The Society of Collision Repair Specialists (SCRS)
recently e-mailed a survey to 13 insurance companies to gain a
better understanding of those insurers’ policies on aftermarket parts usage.
"This survey project was motivated by input from our
members and the ongoing discussions stemming from aftermarket replacement
parts," said SCRS Executive Director Aaron Schulenburg. "We’re
finding that members in different parts of the country are submitting
conflicting reports about the policies of some major national insurance
companies. In other words, we’re hearing that, in some cases, field-level
practices may vary from official corporate policy on parts use. In some cases,
an insurer may have a policy for use of only certified parts, but when a
certified part is unavailable, the shop is instructed to simply select a
non-certified part by the field adjuster.

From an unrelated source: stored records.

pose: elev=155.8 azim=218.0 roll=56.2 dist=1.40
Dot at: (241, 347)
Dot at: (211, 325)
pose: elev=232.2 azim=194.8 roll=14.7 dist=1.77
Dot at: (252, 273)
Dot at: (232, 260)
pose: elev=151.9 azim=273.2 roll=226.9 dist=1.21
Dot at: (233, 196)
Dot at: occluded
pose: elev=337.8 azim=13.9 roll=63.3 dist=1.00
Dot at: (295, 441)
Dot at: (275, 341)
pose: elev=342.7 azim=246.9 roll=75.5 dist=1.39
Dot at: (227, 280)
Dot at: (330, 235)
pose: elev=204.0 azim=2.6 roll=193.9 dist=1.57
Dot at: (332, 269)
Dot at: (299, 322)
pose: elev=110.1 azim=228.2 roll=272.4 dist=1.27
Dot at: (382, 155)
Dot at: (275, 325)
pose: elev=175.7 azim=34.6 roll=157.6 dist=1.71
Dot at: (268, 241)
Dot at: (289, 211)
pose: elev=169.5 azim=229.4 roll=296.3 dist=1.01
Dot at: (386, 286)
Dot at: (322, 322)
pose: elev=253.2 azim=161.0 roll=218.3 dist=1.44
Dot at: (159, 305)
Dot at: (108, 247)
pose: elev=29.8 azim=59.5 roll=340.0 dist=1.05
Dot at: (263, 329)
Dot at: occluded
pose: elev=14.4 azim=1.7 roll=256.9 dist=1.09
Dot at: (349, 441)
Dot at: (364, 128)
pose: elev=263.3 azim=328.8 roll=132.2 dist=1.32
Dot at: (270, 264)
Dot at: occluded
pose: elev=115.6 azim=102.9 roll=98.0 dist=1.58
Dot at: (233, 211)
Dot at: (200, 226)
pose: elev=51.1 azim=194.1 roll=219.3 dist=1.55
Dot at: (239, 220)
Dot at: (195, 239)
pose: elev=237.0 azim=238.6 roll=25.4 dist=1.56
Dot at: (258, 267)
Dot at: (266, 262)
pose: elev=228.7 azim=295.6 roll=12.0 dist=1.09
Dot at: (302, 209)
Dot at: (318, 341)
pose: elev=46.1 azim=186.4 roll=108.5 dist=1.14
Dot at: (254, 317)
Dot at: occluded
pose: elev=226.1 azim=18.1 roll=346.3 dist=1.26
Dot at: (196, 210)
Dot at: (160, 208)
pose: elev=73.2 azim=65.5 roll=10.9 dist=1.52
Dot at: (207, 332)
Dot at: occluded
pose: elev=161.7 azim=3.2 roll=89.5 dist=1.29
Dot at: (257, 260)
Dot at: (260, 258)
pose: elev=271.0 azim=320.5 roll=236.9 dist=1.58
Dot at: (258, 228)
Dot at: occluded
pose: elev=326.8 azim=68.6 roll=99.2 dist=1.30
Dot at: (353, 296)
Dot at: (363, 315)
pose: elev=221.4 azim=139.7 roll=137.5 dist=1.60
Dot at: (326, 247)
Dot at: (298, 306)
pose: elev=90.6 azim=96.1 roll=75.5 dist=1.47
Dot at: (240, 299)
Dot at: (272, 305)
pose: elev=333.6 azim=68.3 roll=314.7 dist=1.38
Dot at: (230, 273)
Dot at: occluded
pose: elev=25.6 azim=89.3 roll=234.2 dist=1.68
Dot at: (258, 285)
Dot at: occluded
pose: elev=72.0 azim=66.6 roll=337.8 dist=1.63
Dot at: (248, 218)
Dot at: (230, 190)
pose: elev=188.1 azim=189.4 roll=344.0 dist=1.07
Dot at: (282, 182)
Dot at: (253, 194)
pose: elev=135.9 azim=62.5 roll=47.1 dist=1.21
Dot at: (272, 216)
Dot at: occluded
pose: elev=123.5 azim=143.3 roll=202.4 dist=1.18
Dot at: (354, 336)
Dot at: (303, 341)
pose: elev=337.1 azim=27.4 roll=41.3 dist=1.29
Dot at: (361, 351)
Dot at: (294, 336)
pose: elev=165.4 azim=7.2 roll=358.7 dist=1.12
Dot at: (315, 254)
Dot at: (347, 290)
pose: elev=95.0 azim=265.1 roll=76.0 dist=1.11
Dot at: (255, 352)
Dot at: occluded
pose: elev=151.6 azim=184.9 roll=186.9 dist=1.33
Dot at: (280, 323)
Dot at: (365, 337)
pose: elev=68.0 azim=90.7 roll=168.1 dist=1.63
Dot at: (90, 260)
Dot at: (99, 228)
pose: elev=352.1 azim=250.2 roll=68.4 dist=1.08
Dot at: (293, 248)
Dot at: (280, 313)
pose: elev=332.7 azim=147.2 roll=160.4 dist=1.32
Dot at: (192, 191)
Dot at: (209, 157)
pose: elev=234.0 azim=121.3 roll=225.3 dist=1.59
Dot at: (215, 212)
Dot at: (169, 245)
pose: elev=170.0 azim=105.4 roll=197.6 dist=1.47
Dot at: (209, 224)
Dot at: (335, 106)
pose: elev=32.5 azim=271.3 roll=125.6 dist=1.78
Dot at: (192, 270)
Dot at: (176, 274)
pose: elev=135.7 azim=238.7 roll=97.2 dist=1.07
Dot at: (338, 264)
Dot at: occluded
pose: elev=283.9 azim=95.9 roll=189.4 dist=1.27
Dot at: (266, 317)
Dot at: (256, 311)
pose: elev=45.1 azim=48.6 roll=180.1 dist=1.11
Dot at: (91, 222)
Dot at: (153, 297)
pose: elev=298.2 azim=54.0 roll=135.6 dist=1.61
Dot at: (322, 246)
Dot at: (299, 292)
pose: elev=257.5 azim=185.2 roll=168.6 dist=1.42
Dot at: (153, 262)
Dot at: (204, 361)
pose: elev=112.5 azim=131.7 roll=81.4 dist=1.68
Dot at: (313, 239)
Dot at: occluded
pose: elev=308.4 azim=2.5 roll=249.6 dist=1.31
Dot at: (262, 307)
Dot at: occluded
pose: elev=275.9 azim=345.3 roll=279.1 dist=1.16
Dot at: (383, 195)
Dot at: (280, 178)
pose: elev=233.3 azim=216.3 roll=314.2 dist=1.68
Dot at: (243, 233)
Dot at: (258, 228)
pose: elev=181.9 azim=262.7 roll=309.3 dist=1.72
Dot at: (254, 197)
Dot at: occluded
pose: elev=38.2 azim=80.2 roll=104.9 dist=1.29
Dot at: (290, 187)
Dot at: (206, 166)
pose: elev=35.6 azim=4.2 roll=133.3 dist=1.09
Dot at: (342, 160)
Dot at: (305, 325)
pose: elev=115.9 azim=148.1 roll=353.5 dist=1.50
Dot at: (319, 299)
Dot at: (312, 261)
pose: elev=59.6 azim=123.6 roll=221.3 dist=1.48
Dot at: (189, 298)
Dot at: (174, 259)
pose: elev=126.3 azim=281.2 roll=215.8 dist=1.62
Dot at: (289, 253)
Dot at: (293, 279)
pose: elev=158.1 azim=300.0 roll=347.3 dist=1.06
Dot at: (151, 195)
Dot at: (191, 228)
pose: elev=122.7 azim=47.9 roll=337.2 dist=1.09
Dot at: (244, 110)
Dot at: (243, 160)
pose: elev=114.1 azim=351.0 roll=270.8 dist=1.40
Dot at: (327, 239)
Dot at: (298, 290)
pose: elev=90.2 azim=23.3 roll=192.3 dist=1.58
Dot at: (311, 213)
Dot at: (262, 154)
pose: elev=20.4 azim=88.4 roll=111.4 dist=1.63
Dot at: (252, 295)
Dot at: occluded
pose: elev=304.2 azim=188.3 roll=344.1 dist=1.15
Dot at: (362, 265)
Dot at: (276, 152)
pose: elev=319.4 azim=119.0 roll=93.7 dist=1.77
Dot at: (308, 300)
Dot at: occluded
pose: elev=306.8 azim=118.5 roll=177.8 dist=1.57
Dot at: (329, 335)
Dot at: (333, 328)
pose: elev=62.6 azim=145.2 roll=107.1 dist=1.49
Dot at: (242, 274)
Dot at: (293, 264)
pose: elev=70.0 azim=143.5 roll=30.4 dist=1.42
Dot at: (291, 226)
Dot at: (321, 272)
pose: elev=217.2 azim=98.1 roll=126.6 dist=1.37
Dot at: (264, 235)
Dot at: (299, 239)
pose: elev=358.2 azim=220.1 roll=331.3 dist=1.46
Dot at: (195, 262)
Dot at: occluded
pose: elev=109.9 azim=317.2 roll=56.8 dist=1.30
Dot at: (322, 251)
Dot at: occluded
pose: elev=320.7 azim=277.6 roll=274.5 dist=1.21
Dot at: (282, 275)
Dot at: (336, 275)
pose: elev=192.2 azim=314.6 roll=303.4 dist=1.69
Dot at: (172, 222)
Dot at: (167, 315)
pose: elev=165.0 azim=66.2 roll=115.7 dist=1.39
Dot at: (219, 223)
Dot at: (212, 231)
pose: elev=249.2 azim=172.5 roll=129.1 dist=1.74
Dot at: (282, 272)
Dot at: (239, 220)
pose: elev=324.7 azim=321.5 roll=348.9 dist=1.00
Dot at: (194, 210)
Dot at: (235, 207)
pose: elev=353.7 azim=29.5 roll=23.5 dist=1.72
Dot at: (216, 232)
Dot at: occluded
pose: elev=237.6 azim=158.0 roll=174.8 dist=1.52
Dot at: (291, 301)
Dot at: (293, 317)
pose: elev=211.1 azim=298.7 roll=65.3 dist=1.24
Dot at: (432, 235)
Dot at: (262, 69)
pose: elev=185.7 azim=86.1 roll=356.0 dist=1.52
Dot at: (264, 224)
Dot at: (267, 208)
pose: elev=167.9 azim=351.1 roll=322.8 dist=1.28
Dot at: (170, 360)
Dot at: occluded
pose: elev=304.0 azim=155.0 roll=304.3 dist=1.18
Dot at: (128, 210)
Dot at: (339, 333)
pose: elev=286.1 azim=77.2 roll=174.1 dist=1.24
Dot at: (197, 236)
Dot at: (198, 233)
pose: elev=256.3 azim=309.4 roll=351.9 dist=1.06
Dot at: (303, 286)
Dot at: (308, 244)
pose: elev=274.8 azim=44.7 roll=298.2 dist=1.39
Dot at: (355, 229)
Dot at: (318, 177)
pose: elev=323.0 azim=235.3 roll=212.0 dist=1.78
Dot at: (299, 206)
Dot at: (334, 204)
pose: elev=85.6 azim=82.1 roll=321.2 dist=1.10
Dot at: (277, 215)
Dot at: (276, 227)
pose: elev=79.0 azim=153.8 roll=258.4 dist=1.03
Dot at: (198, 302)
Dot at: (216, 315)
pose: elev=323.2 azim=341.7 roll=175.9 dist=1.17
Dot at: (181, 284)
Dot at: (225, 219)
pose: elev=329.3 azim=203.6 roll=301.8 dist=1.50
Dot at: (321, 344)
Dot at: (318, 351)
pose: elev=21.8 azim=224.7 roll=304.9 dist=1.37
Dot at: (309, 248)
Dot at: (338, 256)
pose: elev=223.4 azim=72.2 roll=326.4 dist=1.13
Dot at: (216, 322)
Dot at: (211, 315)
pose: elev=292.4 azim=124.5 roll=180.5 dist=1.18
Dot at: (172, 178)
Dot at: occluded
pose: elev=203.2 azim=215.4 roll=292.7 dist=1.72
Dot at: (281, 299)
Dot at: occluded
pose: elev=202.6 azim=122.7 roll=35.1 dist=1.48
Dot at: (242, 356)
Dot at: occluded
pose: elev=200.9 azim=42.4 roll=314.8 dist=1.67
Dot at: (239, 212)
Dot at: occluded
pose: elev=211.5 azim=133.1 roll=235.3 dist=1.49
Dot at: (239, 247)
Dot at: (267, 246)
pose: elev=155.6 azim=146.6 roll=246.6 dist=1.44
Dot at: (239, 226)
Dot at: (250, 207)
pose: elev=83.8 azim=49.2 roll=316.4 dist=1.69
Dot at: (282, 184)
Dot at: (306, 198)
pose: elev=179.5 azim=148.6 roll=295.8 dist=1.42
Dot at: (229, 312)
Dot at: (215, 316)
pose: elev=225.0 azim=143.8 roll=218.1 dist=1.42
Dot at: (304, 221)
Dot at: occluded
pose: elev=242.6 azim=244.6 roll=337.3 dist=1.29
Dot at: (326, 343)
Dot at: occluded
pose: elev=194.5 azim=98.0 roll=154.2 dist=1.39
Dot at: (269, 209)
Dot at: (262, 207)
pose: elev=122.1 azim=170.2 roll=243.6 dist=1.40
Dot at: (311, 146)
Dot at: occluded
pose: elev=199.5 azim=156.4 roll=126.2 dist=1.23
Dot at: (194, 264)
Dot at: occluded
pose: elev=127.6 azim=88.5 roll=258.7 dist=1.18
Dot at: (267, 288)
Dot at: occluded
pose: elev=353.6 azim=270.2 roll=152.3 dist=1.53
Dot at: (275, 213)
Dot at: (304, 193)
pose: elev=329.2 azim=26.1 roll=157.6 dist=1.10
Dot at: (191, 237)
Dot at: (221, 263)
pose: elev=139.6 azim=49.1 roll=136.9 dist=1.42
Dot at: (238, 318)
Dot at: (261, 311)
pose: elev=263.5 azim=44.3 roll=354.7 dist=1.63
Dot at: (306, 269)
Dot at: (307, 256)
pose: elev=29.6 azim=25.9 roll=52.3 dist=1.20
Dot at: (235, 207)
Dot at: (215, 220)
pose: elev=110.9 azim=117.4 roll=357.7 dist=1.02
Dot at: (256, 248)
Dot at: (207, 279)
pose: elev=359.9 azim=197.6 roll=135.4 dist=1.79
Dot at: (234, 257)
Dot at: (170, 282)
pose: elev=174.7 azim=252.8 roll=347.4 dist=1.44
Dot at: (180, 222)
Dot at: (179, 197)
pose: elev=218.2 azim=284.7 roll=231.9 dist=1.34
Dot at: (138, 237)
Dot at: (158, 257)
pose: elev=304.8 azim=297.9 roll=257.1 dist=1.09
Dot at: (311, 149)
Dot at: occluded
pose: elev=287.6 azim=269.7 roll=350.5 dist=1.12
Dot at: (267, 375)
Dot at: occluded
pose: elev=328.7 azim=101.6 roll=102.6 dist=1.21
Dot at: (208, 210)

"It is also possible that, in those cases, some
shops may assume that a non-certified part is what the carrier wants them to
do, and may not realize that the insurer would prefer an OEM replacement part
if the only available alternative is a non-certified part. Knowing what
specific corporate policies exist provides for a better, more transparent
understanding of the approach taken in settling a vehicle owner’s claim.
"We plan to release the results of this research
once we’ve had an opportunity to collect, review and prepare the information
Some of the questions on the survey include:
Is this [written policy regarding the use of aftermarket
replacement parts] specified in your readable auto insurance policy language
provided to your insured?
Do you specify only aftermarket parts which are certified
by a specific agency, company or brand? (Choices include CAPA, NSF, Diamond
Standard, "we do not require any certification" and
If a part is determined to have a defect, and a recall is
warranted, how does your company address this issue with customers that you
have specified the use of the part for?
SCRS requested that the surveys be returned no later than
Friday, Aug. 19, 2011. The insurers that were sent the survey were Allstate, American Family, Farmers, GEICO, Liberty Mutual, Mercury Insurance, Met Life Auto and Home, Nationwide, Progressive, State Farm, The Hartford, Travelers and USAA.